We look forward to seeing the call come to life through joint actions with our members and other colleagues. We hope it enables us to welcome more refugees to the UK, end the DFT and help scrap the Immigration Bill as a matter of urgency:
Social workers welcome refugees to the UK – joint statement and call for action by the Association of Professors of Social Work (APSW), British Association of Social Workers (BASW), Joint University Council Social Work Education Committee (JUC SWEC) and Social Work Action Network (SWAN)
We are witnessing an almost unprecedented movement of people in the world due to political conflict. Based on the IOM and UNHCR data, an estimated 590,000 people entered the EU by the sea in the first 9.5 months of 2015. The UK government needs to respond to their plight in line with the basic principles and standards set forth in the relevant human rights instruments and frameworks of the United Nations, which hasn’t been the case to date.
We join our colleagues from the legal community in their call for action to the UK government. As a matter of urgency:
1 The UK should take a fair and proportionate share of asylum seekers and refugees, both those already within the EU and those still outside it. The UK’s present offer to accept 20,000 most vulnerable Syrian refugees from outside the EU by 2020 is too low, too slow and too narrow, particularly if compared with responsibilities already placed on Middle Eastern countries such as Lebanon and Jordan. Creation of the overcrowded refugee camps in these countries will only prevent refugees from working and leading an ordinary life in the long-term. It will also do nothing to address or curb the death toll in the Mediterranean.

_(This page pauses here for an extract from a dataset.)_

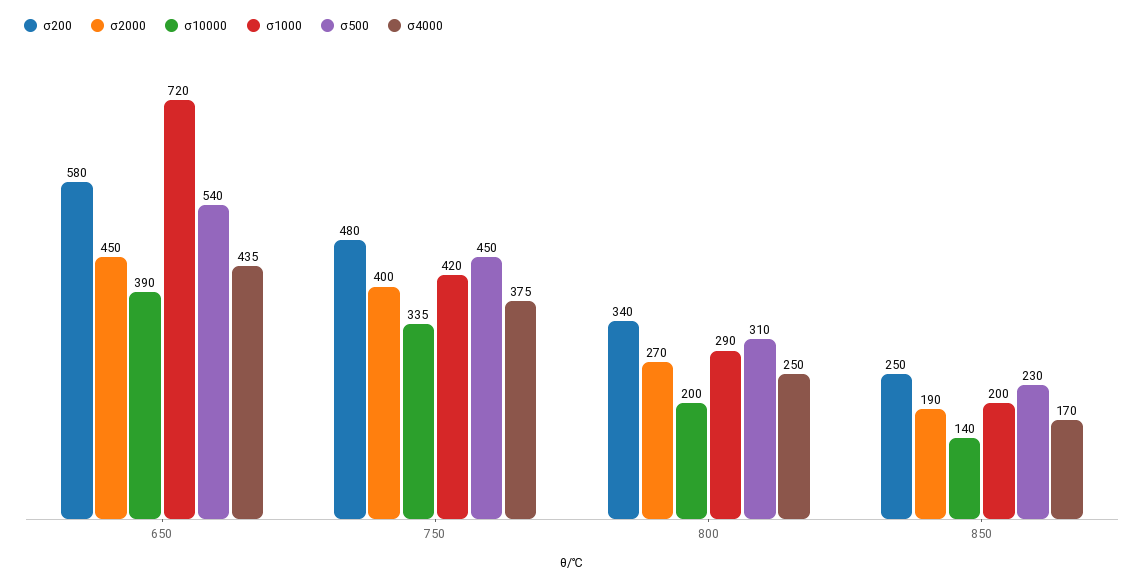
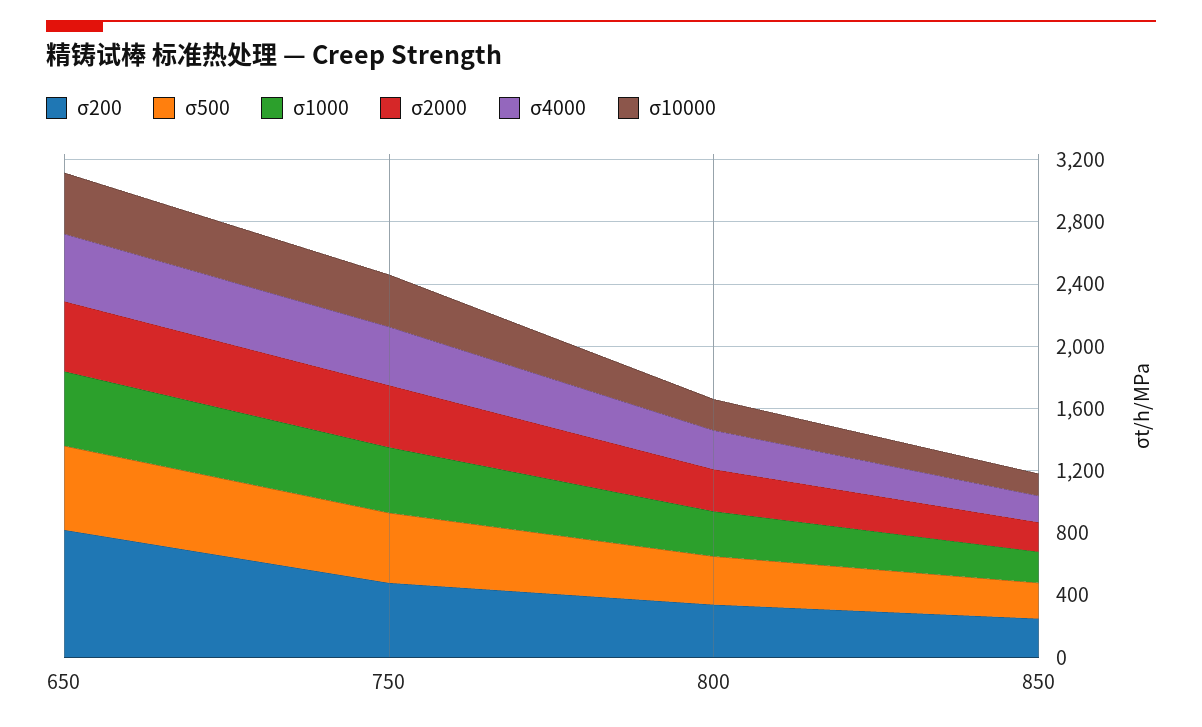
σ200, 650: 580 -> 800
σ1000, 650: 720 -> 500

2 Safe and legal routes to the UK, as well as to the EU, need to be established for all refugees. Permitting travel by ordinary means will do much to halt the hazardous boat traffic and will save lives. Such routes ought to include:
i Humanitarian visas – that is to say visas for the specific purpose of seeking asylum on arrival – issued in the country of departure or intended embarkation.

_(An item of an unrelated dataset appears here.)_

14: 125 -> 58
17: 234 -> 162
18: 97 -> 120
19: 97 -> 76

ii Resettlement schemes, accepting refugees directly from the country of persecution or from neighbouring states.
iii Humane family reunion policies, such as allowing child refugees in the UK to be joined by adult family members.
3 Safe and legal routes within the EU, including the UK, should be established. For instance:
i A relocation scheme to take refugees from destitute conditions elsewhere in Europe;
ii Full suspension of The Dublin III Regulation (No. 604/2013).
4 There should be access to fair and thorough procedures to determine eligibility for international protection wherever it is sought.
As social workers, we also wish to urge the government, as a matter of urgency:
5 To ensure appropriate funding of the existing specialist support for refugees and asylum seekers and for co-ordination of volunteer community initiatives.
This should particularly apply to support for unaccompanied minors seeking asylum. In 2014, 23,160 unaccompanied minors applied for asylum in the EU. This number is only to rise in 2015; according to UNICEF, a total of 110,000 children sought asylum in Europe between January and July 2015, an average of over 18,000 children every month. All unaccompanied minors need to be ensured representation, placed with adult relatives or with a foster family, ensured attempts to trace their family members as quickly as possible, and all other measures that take due account of family unity, welfare and social development of the unaccompanied minor as well as his/her health and safety and opinion when assessing the best interest of the child.
6 Abandon plans to introduce the new Immigration Act. If passed into law, the Immigration Bill will curtail asylum support for those people refused asylum who have previously been supported under section 94 (5) and Section 4(2) of the 1999 Immigration and Asylum Act. This will mean people whose asylum claims and any appeals are refused and who have dependents that are minors will not be eligible to receive even the current minimum levels of support. This would clearly not be in the family’s or the child’s best interests and it impossible to see how these proposals will comply with the need to safeguard children
7 End the Detained Fast Track (DFT). Currently, many people arriving in the UK are detained from the minute they claim asylum in the UK. The entire asylum claim is processed while they are locked in a high security immigration detention centre. People whose claims are heard from detention are not dealt with fairly and the decision to detain them is unreasonable, disproportionate and violates their right to liberty. The High Court ruled in July 2014 that the operation of the Fast Track had been so unfair as to be unlawful. Mr Justice Ouseley accepted that there were flaws in the safeguards designed to prevent vulnerable people from being wrongly fast tracked and found that the lack of adequate early access to legal advice was the crucial failing that tipped the system into unlawfulness. Furthermore, in December 2014 the Court of Appeal found that detention of appellants under the ‘quick processing criteria’ was unlawful as it failed to satisfy the requirements of clarity and transparency. The Court of Appeal issued an order requiring that the Home Office assess each appellant on the Fast Track, and only detain those who are considered at risk of absconding. We wish to urge the government to consider all appellants on the Fast Track and from suitable, community-based, accommodation.